To understand how the system works, first some background on light.

“Every photon has a specific energy, which is its color,” Congreve explained. “So blue light has a particular energy, and less than that is green light, and less than that is red light. But for a lot of scientific applications you need a certain energy of light — just increasing the intensity of light is not enough. So if you need blue light to drive a reaction, it doesn’t matter how much infrared light you put into the system — nothing will happen.”

To turn infrared photons into visible light, Congreve and his colleagues developed a system that relies on a molecular state known as a “dark triplet.”

“The key to this process is the idea that organic molecules have bright and dark states,” Congreve explained. “The bright state, called a singlet, is when a molecule absorbs and then emits light.

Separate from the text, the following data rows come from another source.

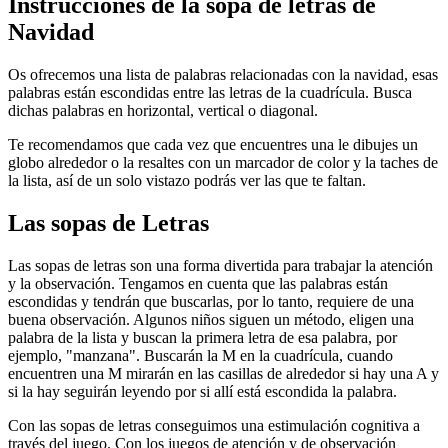
Instrucciones de la sopa de letras de
Navidad
Os ofrecemos una lista de palabras relacionadas con la navidad, esas
palabras están escondidas entre las letras de la cuadrícula. Busca
dichas palabras en horizontal, vertical o diagonal.
Te recomendamos que cada vez que encuentres una le dibujes un
globo alrededor o la resaltes con un marcador de color y la taches de
la lista, así de un solo vistazo podrás ver las que te faltan.
Las sopas de Letras
Las sopas de letras son una forma divertida para trabajar la atención
y la observación. Tengamos en cuenta que las palabras están
escondidas y tendrán que buscarlas, por lo tanto, requiere de una
buena observación. Algunos niños siguen un método, eligen una
palabra de la lista y buscan la primera letra de esa palabra, por
ejemplo, "manzana". Buscarán la M en la cuadrícula, cuando
encuentren una M mirarán en las casillas de alrededor si hay una A y
si la hay seguirán leyendo por si allí está escondida la palabra.
Con las sopas de letras conseguimos una estimulación cognitiva a
través del juego. Con los juegos de atención y de observación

Dan Congreve and Andrew Pun work in the lab.
Molecules in a test tube, interacting with light.

Dan Congreve and Andrew Pun collaborate on the project.

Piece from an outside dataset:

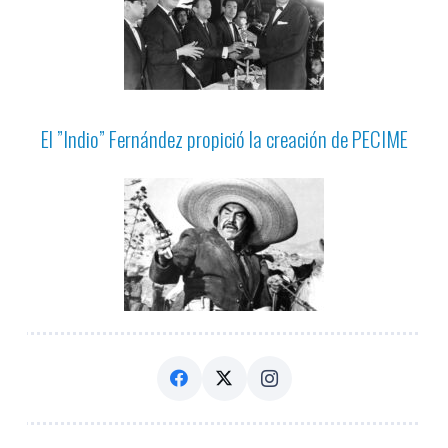
El ”Indio” Fernández propició la creación de PECIME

Kris Snibbe/Harvard Staff Photographer

“There are also dark states, which are called triplets, and these states do not interact with light at all,” he continued. “But it turns out there’s a special process where, if two of these triplets with low energy meet, they can become a higher-energy singlet, and that’s the beating heart of what we’re trying to do.”

To make that meeting happen, Congreve and his colleagues designed a system built around two molecules, the first of which absorbs energy from infrared photons to form a triplet.

“The photon comes along and knocks the molecule into a higher energy state,” he said. “Normally, that molecule would relax back down to its ground state and emit a photon — that’s what we call fluorescence — but in these special molecules it actually becomes a slightly lower-energy triplet dark state.”

The first molecule then hands off that energy to the second molecule, called the annihilator, which forms a more long-lived triplet. When two of those triplets meet, Congreve said, they combine to form a singlet, and emit a high-energy photon.

The study describes two variations on the system: one that converts infrared light into orange light and one that converts it to blue light.

And importantly, the process is not destructive. Once they’ve handed off their energy and formed a high-energy singlet, both molecules return to their ground state — meaning the system could run for hours or even days.

“In the paper, we ran the reaction for three hours, eight hours, 12 hours, even 24 hours,” he said. “And they just cranked away happily.”

Congreve is working with colleagues at Columbia to refine the system further by manipulating the molecules to upconvert more efficiently, to increase their stability, and explore additional applications.

“You do pay a penalty with this process,” Congreve said. “The efficiency of the upconversion is in the single digits. That seems to be mitigated by the fact that the infrared laser can penetrate deeper into solution, so we actually do get fairly similar reaction times … but we’re digging into how we can do better, and I think we will see that efficiency continue to increase.”

This research was supported with funding from the National Science Foundation, the NSF Graduate Research Fellowship Program, the Rowland Fellowship at the Rowland Institute at Harvard, and the National Institute of General Medical Sciences.